With a nuclear bomb ticking down at the circus, Bond decides to ditch the military police by going into a trailer and putting on elaborate clown makeup. He might as well read a book too, "Circus Clowns 101," if he is going to waste that much time.

Also, after henchmen of Jourdan nearly kill both Adams and house guest Bond with their yo-yo buzz saw, it seems unlikely that she would continue to associate with Jourdan. He could have waited until Bond left the island, or at least until he left Adams' bedroom.

While those are the biggest plot holes, the little things bother me as well. A man is pushed off a rooftop, falls at least thirty feet, and is caught before he hits the ground by a petite woman who has her arms extended. I'm sorry, but force equals mass times acceleration, and that is not a loaf of bread she is catching.

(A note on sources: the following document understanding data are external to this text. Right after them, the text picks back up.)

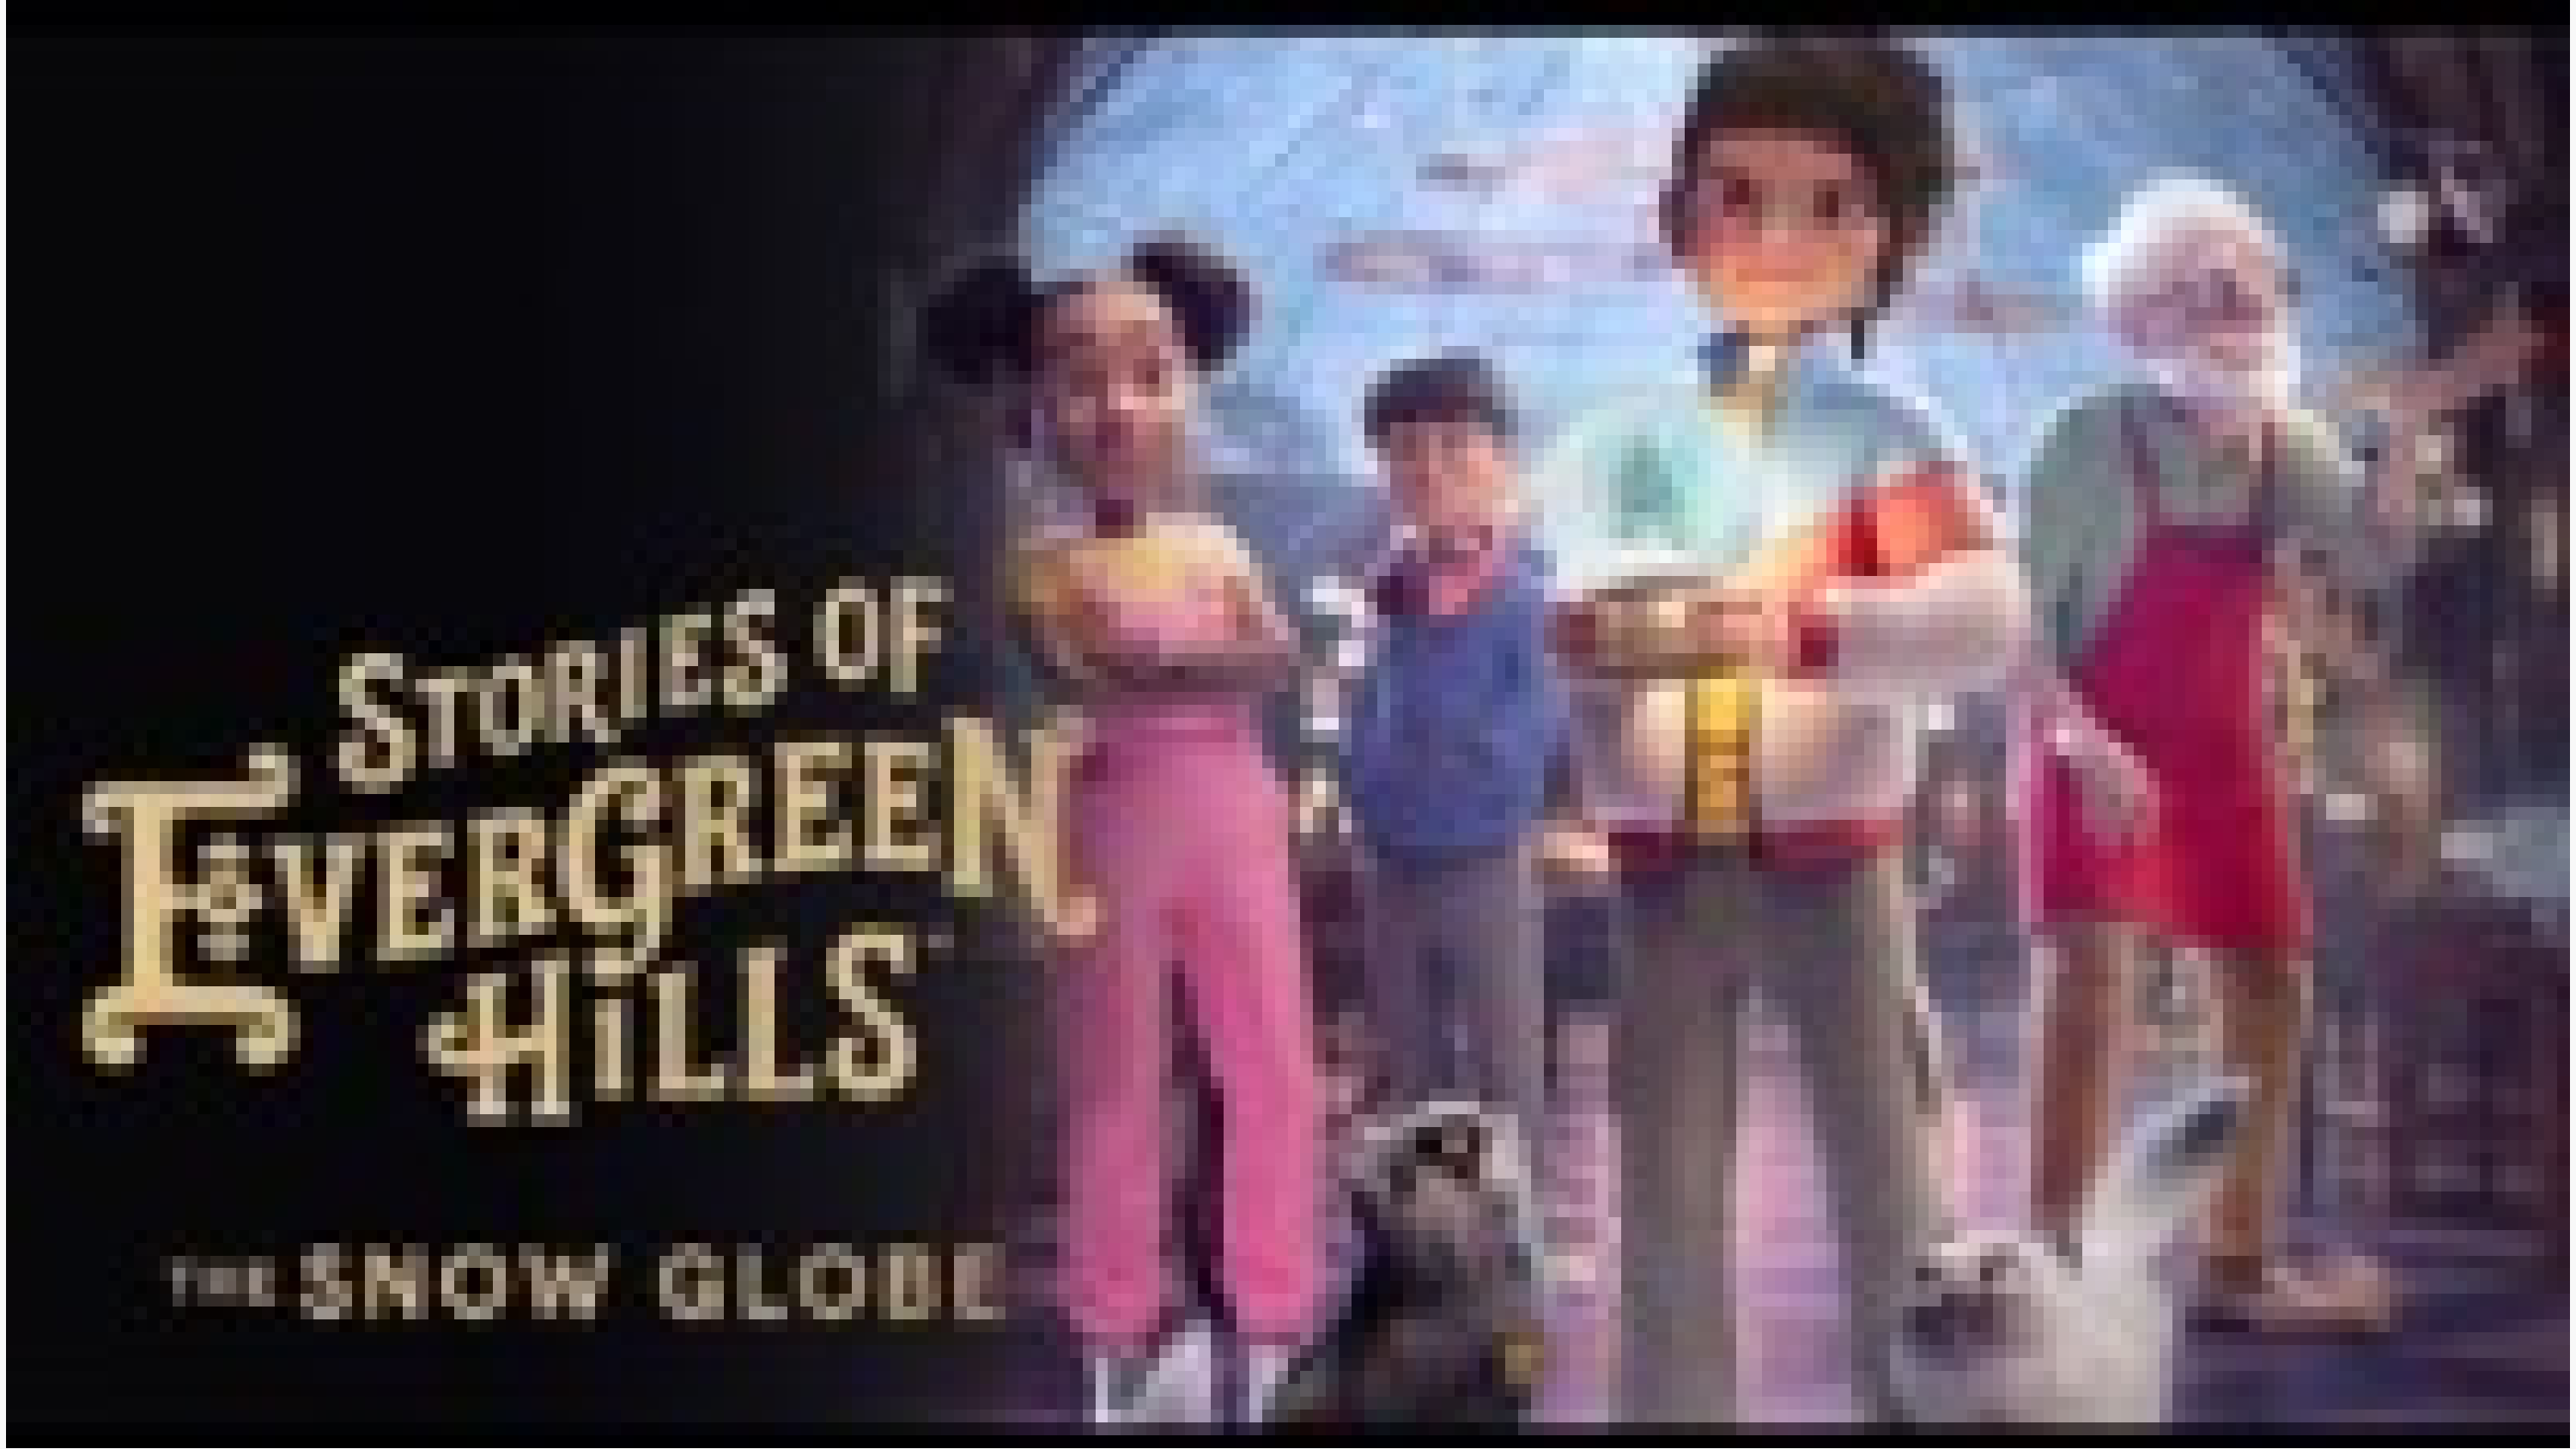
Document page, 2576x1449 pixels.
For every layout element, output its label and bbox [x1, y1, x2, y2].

text_box [5, 0, 2571, 1449]
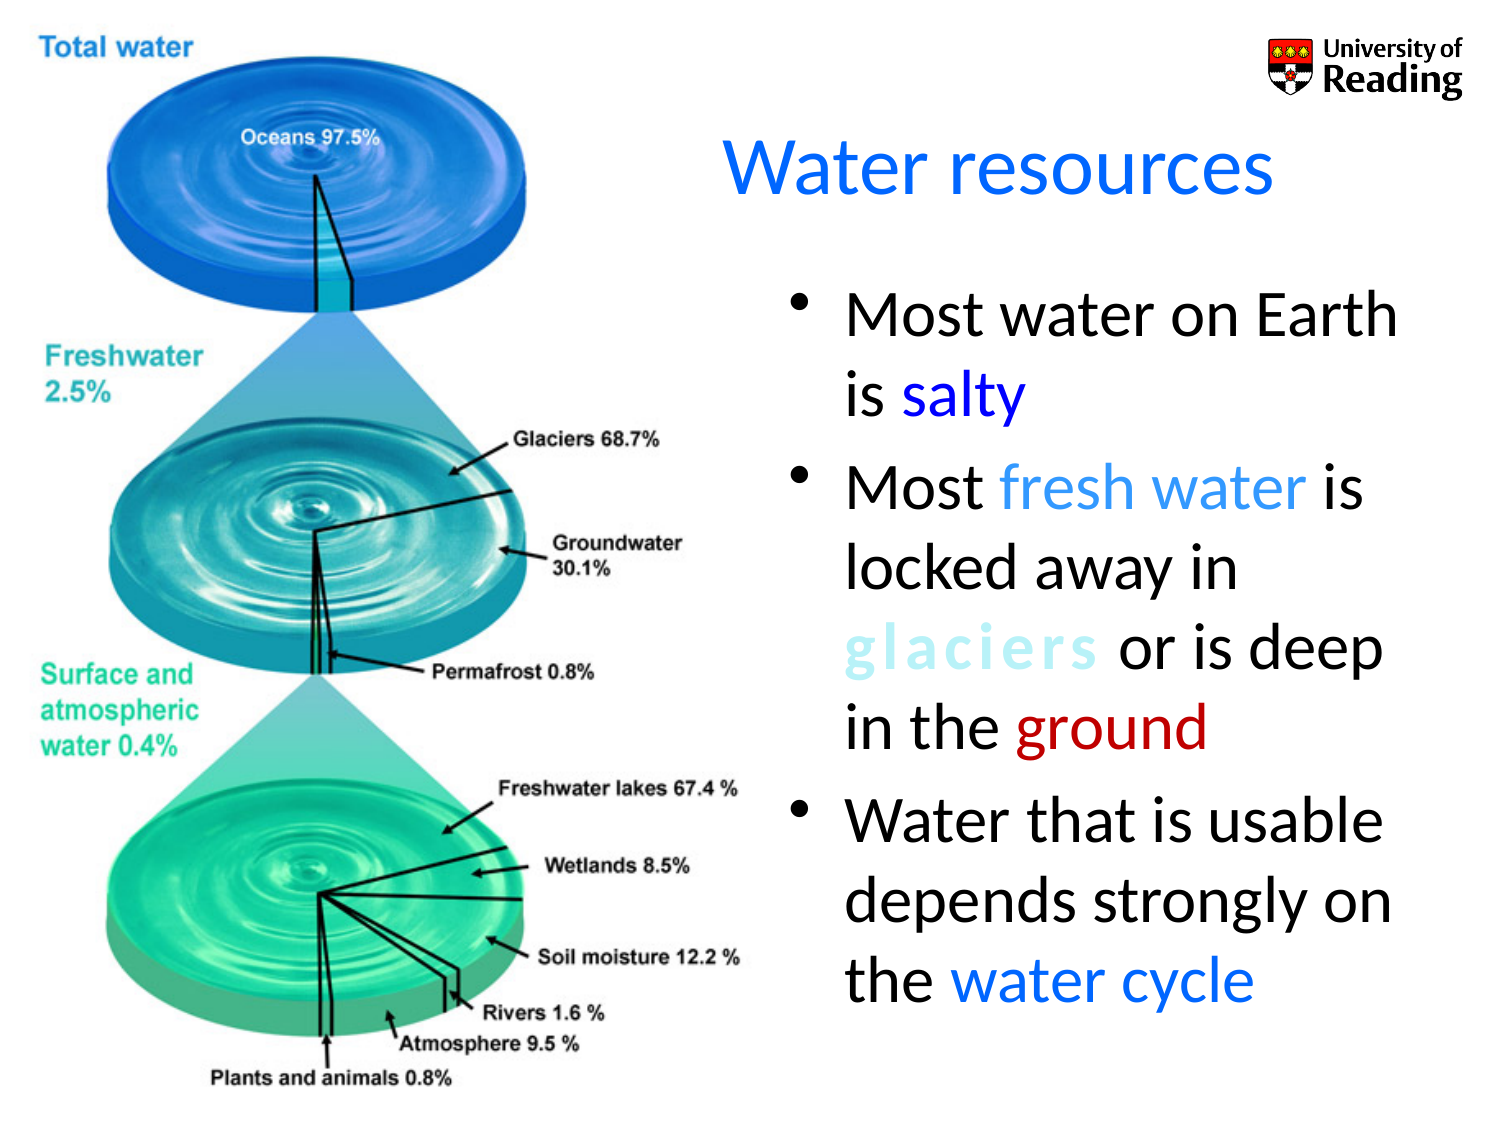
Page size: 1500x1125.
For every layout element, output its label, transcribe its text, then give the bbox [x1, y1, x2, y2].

text_box Water resources [760, 102, 1378, 220]
picture [17, 11, 756, 1118]
picture [1268, 37, 1463, 101]
text_box Most water on Earth is salty Most fresh water is locked away in glaciers or is deep in the ground Water that is usable depends strongly on the water cycle [773, 262, 1459, 1005]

You can argue that Bond movies are not about realism. They are escapist fun. And it is true that director John Glen understands that. The locations are picturesque, the costumes display rich color, the characters are fairly memorable, and there is plenty of action and suspense. To continue this straw man argument, everybody knows that it is a movie, and Bond must be immortal after all if he can hold onto the exterior of a plane that is performing loop-de-loops.

The problem, though, is that Bond is better as a fallible human, a man genuinely afraid that Goldfinger's laser would give him more than a simple circumcision. By 1983, Bond knows better. The laser can't even singe his trousers.